Während meiner verschiedenen längeren Aufenthalte in Weißrußland in den 1990er Jahren habe ich keine oder nur sehr wenige Photos gemacht. Mittlerweile finde ich dies sehr bedauerlich, da sich dieses Land mit seiner wirtschaftlichen und sozialen Entwicklung nach der Auflösung der Sowjetunion sehr von der anderer ehemaliger Unionsrepubliken unterscheidet.
Aufgrund meiner photographischen Zurückhaltung kann ich hier nur wenige Bilder aus der angeblich „sowjetischsten aller ehemaligen Unionsrepubliken“ zeigen.
Die Einordnung Weißrußlands in die politische Landschaft Europas sowie die Bewertung der wirtschaftlichen Entwicklung im Land ist für mich recht schwierig. Auf offizieller Ebene wird das Lukaschenko-Régime von Politikern aus der Europäischen Union gern und oft als die „letzte Diktatur“ Europas bezeichnet und als Unrechtsstaat stigmatisiert. Zur Begründung dieser Kennzeichnung wird dann von diesen Politikern angeführt, daß in Weißrußland Journalisten, Politiker und einfache Menschen spurlos verschwinden, politisch und zivilgesellschaftlich engagierte Staatsbürger mit absurden Rechtskonstruktionen inhaftiert sowie mit den Mitteln eines Polizeistaates überwacht, drangsaliert und eingeschüchtert werden.

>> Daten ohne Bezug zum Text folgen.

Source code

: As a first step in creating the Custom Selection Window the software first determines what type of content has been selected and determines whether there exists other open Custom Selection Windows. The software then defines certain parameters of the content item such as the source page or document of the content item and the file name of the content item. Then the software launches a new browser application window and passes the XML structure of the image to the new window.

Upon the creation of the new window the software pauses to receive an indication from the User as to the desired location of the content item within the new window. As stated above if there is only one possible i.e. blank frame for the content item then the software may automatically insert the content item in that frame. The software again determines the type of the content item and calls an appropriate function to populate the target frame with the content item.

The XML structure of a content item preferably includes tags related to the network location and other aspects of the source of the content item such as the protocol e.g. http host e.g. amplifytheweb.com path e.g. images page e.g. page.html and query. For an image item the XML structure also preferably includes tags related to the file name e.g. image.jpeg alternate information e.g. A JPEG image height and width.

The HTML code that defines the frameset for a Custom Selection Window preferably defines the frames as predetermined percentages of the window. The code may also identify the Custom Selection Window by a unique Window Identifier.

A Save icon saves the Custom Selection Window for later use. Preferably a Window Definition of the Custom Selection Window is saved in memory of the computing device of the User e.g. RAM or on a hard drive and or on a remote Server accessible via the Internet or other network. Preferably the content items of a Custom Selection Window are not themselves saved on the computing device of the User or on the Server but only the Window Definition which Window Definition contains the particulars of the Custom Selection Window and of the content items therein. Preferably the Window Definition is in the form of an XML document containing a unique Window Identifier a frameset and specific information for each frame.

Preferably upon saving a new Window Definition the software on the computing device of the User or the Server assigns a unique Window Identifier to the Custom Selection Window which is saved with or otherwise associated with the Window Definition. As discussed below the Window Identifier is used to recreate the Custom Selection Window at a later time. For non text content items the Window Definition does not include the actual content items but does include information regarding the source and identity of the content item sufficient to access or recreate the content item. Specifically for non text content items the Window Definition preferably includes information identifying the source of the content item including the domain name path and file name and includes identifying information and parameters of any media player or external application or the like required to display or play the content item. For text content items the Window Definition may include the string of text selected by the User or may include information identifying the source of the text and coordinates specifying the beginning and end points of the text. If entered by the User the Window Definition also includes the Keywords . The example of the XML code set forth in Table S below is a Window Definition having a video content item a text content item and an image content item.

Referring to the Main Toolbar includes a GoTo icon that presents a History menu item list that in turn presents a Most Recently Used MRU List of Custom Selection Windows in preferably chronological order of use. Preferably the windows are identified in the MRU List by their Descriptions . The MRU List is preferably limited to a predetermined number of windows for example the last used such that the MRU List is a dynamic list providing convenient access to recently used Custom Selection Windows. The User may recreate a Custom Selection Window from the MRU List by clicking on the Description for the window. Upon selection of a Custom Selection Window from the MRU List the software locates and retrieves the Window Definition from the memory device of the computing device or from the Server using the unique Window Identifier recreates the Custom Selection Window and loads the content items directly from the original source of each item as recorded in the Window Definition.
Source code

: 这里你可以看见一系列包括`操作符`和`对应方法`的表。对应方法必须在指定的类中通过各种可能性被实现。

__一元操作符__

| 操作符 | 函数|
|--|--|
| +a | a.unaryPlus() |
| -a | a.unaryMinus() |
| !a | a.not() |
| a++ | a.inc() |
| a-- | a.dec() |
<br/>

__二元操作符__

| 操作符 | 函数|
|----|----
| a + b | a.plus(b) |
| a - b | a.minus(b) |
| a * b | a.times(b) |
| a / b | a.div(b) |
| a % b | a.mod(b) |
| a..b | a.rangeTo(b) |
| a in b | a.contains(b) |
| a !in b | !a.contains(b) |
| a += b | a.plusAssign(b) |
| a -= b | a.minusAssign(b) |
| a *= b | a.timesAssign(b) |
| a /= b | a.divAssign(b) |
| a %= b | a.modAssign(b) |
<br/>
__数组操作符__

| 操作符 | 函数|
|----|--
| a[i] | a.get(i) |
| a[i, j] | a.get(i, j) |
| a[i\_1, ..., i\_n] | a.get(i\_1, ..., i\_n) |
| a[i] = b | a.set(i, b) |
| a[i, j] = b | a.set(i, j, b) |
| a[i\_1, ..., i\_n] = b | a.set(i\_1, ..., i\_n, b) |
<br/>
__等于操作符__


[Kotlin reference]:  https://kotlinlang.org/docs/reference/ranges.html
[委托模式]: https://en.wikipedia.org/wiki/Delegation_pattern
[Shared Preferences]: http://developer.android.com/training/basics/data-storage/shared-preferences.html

Hierbei vergessen eben jene Politiker geflissentlich, daß auch in den Staaten der Europäischen Union Menschen verschleppt, ohne Anklage jahrelang eingekerkert, von Nachrichtendiensten „befreundeter Länder“ entführt und gefoltert werden. „Dies kann man doch nicht vergleichen!“, „Das sind doch nur bedauerliche Einzelfälle.“ oder „Das trifft doch keine Unschuldigen.“, höre ich jetzt schon wieder einige Mitmenschen sagen. „Wo?“, muß ich dann fragen. „In Belarus oder in der Europäischen Union?“
Das Verhältnis der Staaten der Europäischen Union zu Belarus erscheint mir in den letzten Jahren immer mehr als eine Haßliebe und wechselseitige Abhängigkeit. Die eine Seite ruft: „Haltet den Dieb!“ und weist auf die Menschenrechtsverletzungen in Belarus hin, um von den Menschenrechtsverletzungen im eigenen Rechtsraum abzulenken. Gleichzeitig treibt die rhetorische Ab- und Ausgrenzung Belarus politisch in die Arme Rußlands. Der politischen Nomenklatura Weißrußlands kommt auf der anderen Seite die Kritik an der eigenen Innenpolitik sehr gelegen, kann sie doch auf dieser Grundlage ihre Politik der Stärke gegen das „imperialistische Ausland“, die „feindlichen Mächte“ sowie die „Agenten des Westens“ legitimieren.
Die wirtschaftliche Kooperation zwischen Belarus und den Staaten der Europäischen Union sowie die Zusammenarbeit bei der Sicherung der Außengrenzen der Vertragsstaaten des Schengener Abkommens werden dagegen überraschend selten thematisiert und gehen im Gepoltere der Diktatur- und Imperialismus-Rhetorik unter. Dabei kennzeichnen eben diese weitreichenden Kooperationen die Menschenrechtsrhetorik als simples Abgrenzungsinstrument. Oder darf man die aus Sicht der Europäischen Union universell gültigen Menschenrechte zugunsten wirtschaftlicher Interessen zurückstellen?